Mr Gene Wong, DBS' executive director of regional e-business, said: "Mobile is really transforming how customers are engaging with the bank. PayLah! was launched to enable small, casual payments and is intuitive to use."

The apps fall into two categories - mobile wallets, or the digital equivalents of physical wallets, such as PayLah! and Dash; and mobile banking apps which feature mobile payment services, such as Maybank Mobile Money and OCBC Bank's Pay Anyone.

All the apps require users to have bank accounts in Singapore.

App users like the convenient, cashless payment option when they are on the go.

Mr Arwinder Singh, a 25- year-old brand manager, said: "These apps allow easier access to my bank funds for small amounts. I also like being able to record exact transaction amounts I've spent directly from my bank account."

Besides the payment service, banks have also introduced new features to the apps, such as digital hongbao and donating money to charities.

According to Mr Wong, customers used PayLah! to donate money for Nepal earthquake victims.

The convenience that the apps provide is complemented by security measures.

Ms Sandhya Devanathan, head of retail products at StanChart, said: "Using the Dash app could be more secure than carrying cash in your wallet."

Dash users need a username and a six-digit PIN to access payment transactions in the app, and specific functions require a one-time PIN generated from a security token card.

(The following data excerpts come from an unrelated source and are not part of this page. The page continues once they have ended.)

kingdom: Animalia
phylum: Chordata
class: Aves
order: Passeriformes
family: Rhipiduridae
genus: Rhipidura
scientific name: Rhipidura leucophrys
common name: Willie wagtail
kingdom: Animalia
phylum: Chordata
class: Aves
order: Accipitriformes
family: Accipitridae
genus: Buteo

Pay Anyone uses 2FA or two- factor authentication, while Maybank Mobile Money requires the payment recipient to get a PIN from the sender before he can collect the funds.

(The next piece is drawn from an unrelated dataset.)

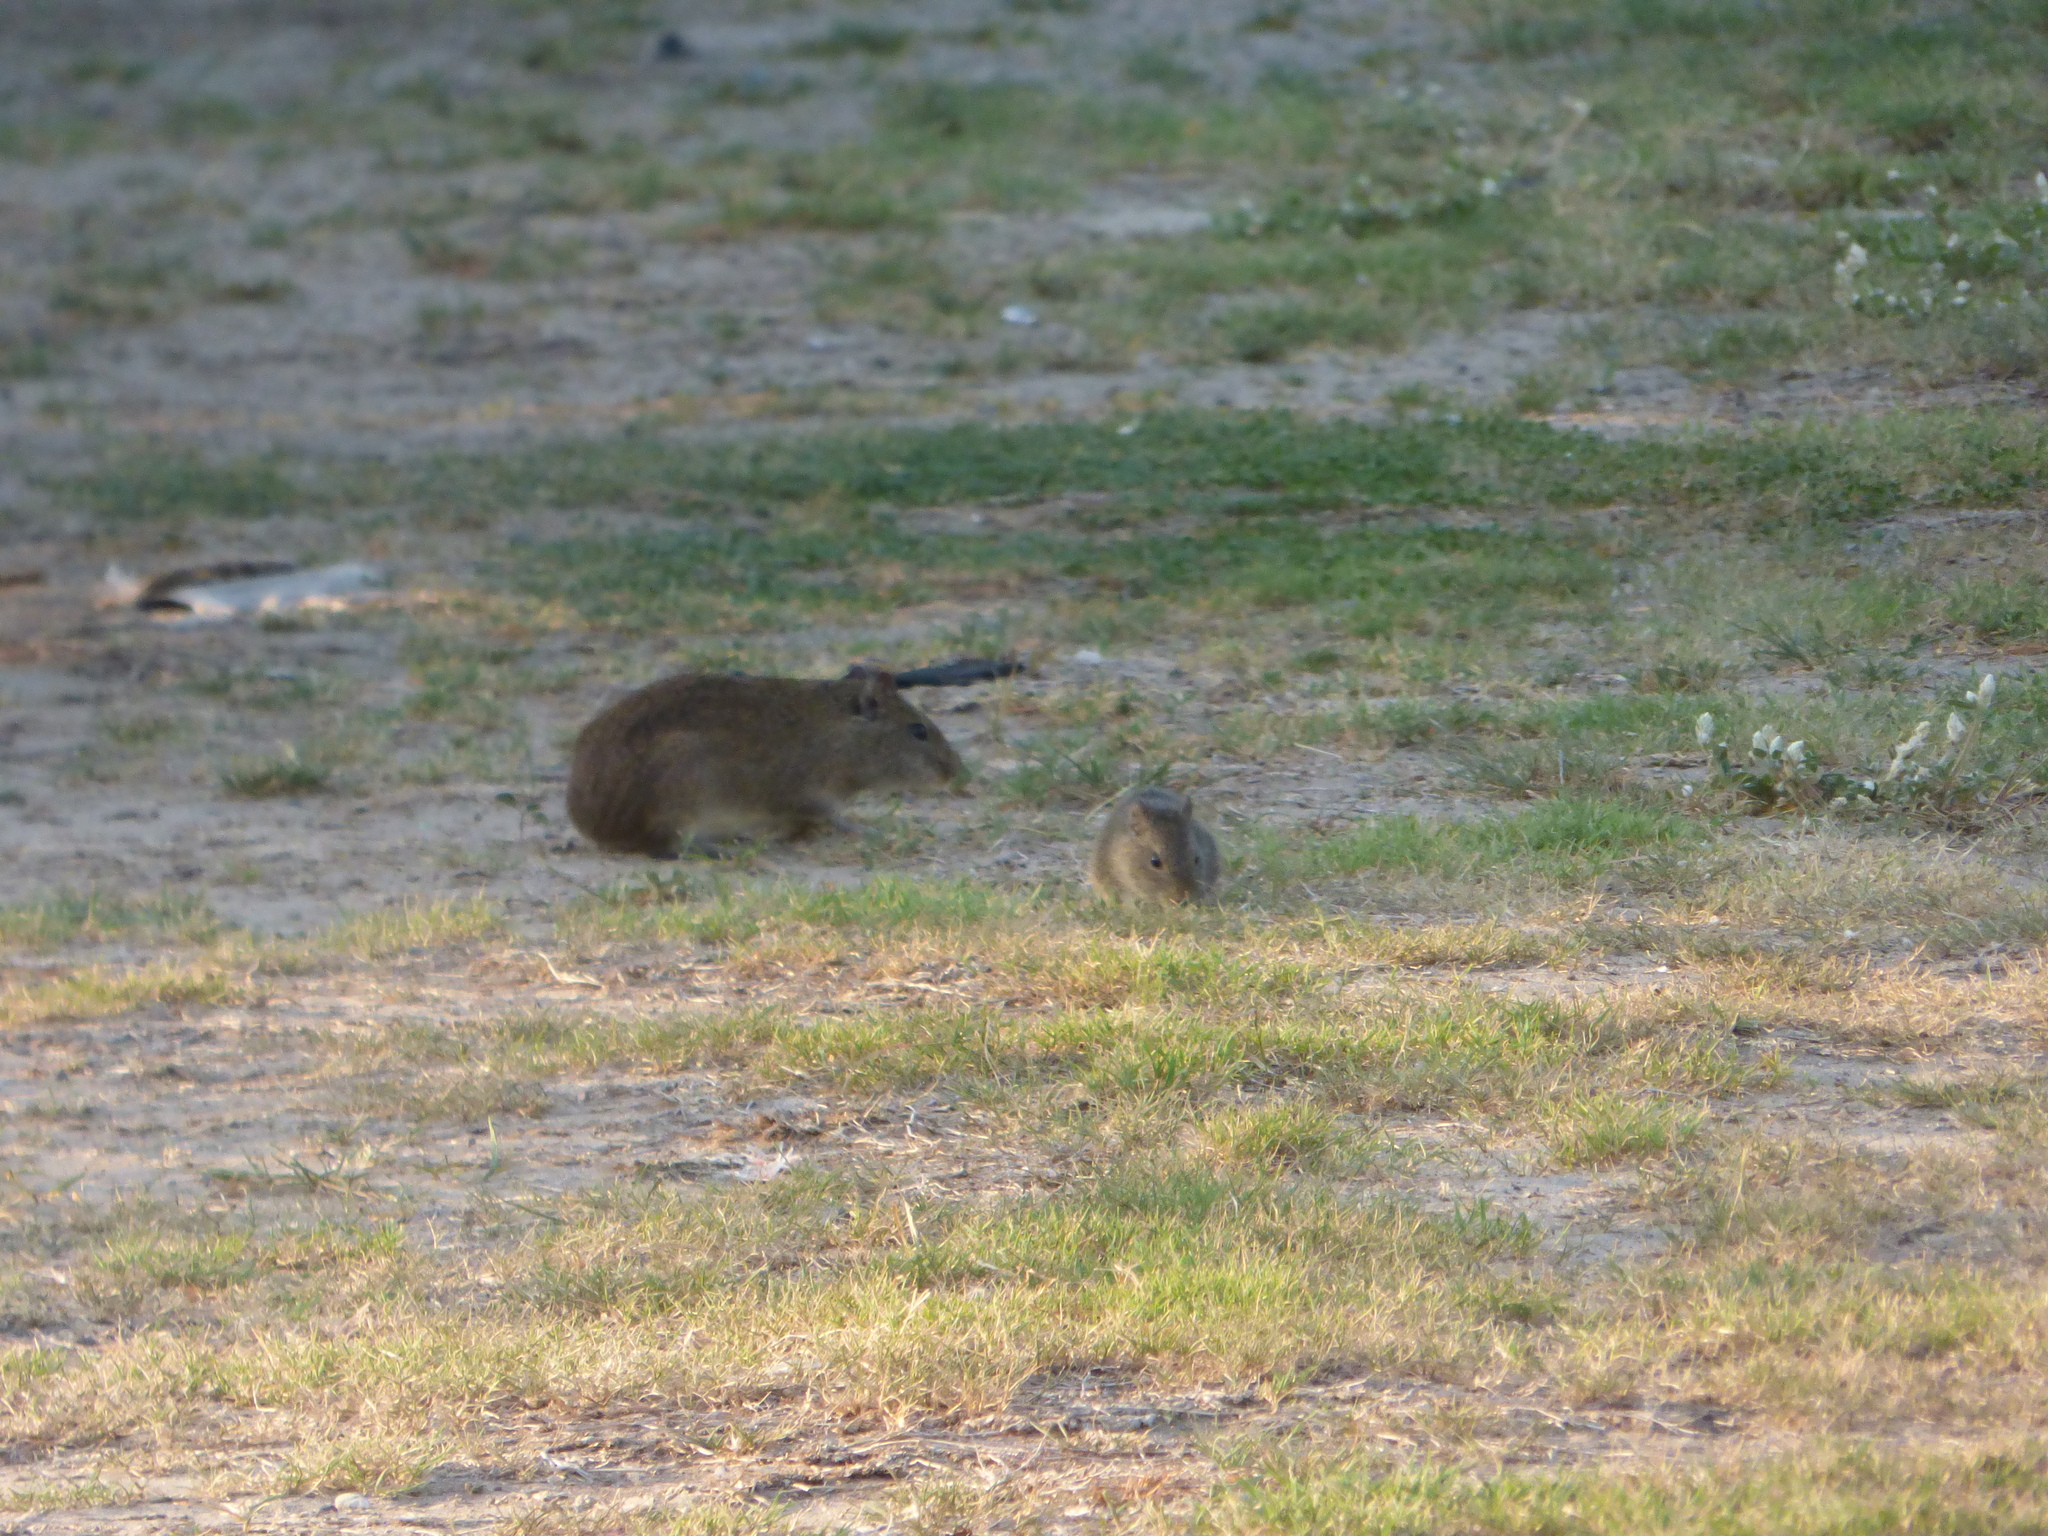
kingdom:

Security experts agreed that these are reliable authentication methods, but warned that the apps can still be vulnerable to hackers.

Mr Aloysius Cheang, managing director of Apac, Cloud Security Alliance, said: "2FA or OTP (one-time password) is definitely much better than the usual way of authenticating the user because credit-card details such as the credit-card number, name of card owner, expiry date and three- digit code on the back of the card can be easily leaked or tracked.

"In fact, these details are sold by the truckload for a few dollars only."

Mr Ali Fazeli, a senior consultant with Singapore-based cyber security firm Infinity Forensics, said: "The real risk for mobile banking applications is the smartphone and mobile technology itself.

"Mobile operation systems such as Apple iOS and Android are changing and updating continually. These may cause hidden vulnerabilities in the operation system, which hackers can use to gain access to mobile applications."